Publicity Authorization
Participants, the Wish Recipient or person(s) requesting the Gifted Wish understand and agree that fulfillment of the Wish may result in publicity, whether or not PNW Hospice Foundation actively takes steps to publicize the Gifted Wish. However, to the extent PNW Hospice Foundation has control over the matter, Wish Recipient or person(s) requesting the Gifted Wish are agreeing to the following and by signing this Release and Authorization, all other Participants agree to be bound by this Publicity Agreement.
Publicity Agreement
Participants authorize PNW Hospice Foundation to publicize the Gifted Wish and to use Participants’ likenesses and other information about Participants and the Gifted Wish (including Wish Recipients medical condition), whether embodied in photographs, videotapes, recordings or any other format (collectively, “Information”), for purposes of promotion, publication, commercial advertising, or any other purpose whatsoever, now or at any time in the future. Wish Recipient and Participants understand and agree that PNW Hospice Foundation may use any such Information: (1) in all manner and media whatsoever, whether now known or hereafter invented, including electronic and print media and the Internet; (2) with or without Participants’ full names; (3) without the payment of royalties or other compensation to anyone; and (4) without the need to notify them or to seek further approval before doing so.

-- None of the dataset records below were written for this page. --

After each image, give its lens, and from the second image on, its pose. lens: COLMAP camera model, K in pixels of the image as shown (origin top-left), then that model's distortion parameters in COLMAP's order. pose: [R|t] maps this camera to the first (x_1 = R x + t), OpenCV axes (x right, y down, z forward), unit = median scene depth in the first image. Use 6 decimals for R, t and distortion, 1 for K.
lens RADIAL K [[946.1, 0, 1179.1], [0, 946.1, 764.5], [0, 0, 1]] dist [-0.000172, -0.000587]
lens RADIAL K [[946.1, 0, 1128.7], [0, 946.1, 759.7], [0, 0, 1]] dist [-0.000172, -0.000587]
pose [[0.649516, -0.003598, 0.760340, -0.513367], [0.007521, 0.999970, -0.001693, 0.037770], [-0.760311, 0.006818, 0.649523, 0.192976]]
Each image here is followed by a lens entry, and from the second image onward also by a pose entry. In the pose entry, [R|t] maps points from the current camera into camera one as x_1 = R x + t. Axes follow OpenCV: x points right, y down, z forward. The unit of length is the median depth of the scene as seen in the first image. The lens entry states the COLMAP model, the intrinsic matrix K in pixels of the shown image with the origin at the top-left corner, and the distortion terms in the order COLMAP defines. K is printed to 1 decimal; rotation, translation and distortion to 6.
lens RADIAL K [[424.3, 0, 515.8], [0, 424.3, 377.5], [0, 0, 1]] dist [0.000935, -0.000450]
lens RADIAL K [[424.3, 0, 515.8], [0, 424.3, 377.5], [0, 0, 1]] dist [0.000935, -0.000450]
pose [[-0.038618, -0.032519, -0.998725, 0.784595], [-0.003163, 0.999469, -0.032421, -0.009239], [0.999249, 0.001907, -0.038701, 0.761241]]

Wish Recipient and/or person(s) requesting the Gifted Wish’s’ initials authorizing publicity: ____
Wish Recipient, Participants and/or the person(s) requesting the Gifted Wish acknowledge reading and understanding this Release and Authorization. Wish Recipient, Participants or the person(s) requesting the Gifted Wish agree that this Release and Authorization fully and accurately expresses their understanding and has not been modified orally or in writing.